Bolivia enfrenta uno de los mayores desafíos logísticos de América Latina, con un 18% del valor de sus productos destinado a cubrir costos de transporte y distribución. Esta cifra se sitúa por encima del promedio regional, que es del 14%, lo que limita la capacidad del país para competir en el mercado internacional. Esta situación ha sido un obstáculo persistente para el crecimiento del sector productivo boliviano, que busca integrarse de manera más efectiva a la economía latinoamericana y global.
En este contexto, el gobierno de Bolivia ha tomado medidas concretas para abordar esta problemática, organizando una cumbre centrada en la creación de una política nacional de ferrocarriles. Este evento, celebrado el 8 de abril de 2026 en Santa Cruz de la Sierra, reunió a más de un centenar de participantes, incluidos empresarios, diplomáticos, representantes de organismos multilaterales y autoridades gubernamentales. La cumbre, titulada "Bolivia: corazón de integración latinoamericana – Política nacional de ferrocarriles", se enmarca en un esfuerzo por impulsar una infraestructura ferroviaria que facilite el comercio y la conectividad en la región.
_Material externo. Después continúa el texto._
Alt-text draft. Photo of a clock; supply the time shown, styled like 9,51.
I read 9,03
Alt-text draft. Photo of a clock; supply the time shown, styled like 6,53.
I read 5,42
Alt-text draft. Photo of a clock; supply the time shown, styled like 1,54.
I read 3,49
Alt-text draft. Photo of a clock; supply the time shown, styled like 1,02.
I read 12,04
La participación de instituciones como el Banco de Desarrollo de América Latina y el Banco Interamericano de Desarrollo subraya la importancia de contar con un apoyo técnico y financiero robusto para la ejecución de proyectos estratégicos. La directora de la Unidad Técnica de Ferrocarriles (UTF), Cynthia Aramayo, expuso la situación crítica de la logística en Bolivia y cómo esta impacta negativamente en la competitividad de los bienes bolivianos en el extranjero. Según Aramayo, el ferrocarril representa una alternativa viable que podría reducir costos de transporte por tonelada, aumentar la capacidad de carga y disminuir la huella de carbono en comparación con el transporte por carretera.
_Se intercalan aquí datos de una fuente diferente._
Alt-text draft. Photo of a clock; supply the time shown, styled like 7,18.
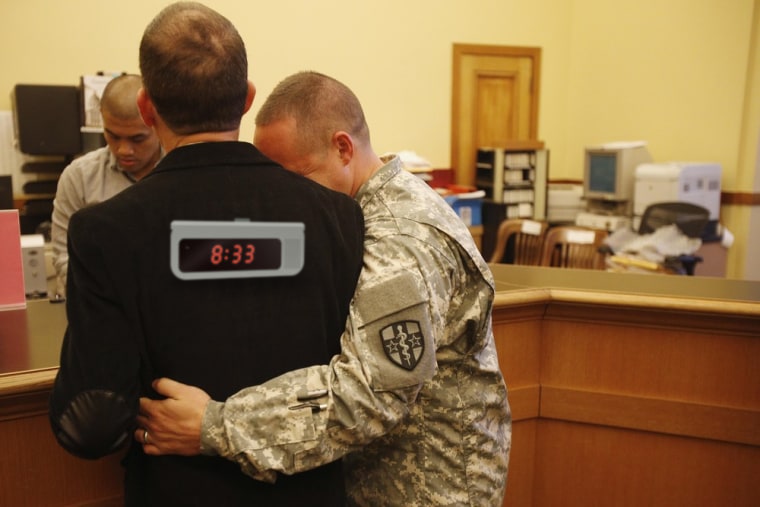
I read 8,33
Una de las ideas centrales que emergió de la cumbre es que el transporte ferroviario no debe ser visto como un competidor del transporte por carretera, sino como un complemento necesario. Según las declaraciones de Aramayo, el tren podría aprovechar las cargas que llegan por camión, lo que ampliaría la cadena de suministro sin eliminar ningún eslabón. Esta visión ha sido respaldada por otros expertos presentes en el evento, quienes abogan por una integración más fluida entre ambos modos de transporte, con el fin de reducir la resistencia de los operadores de camiones a la expansión del sistema ferroviario.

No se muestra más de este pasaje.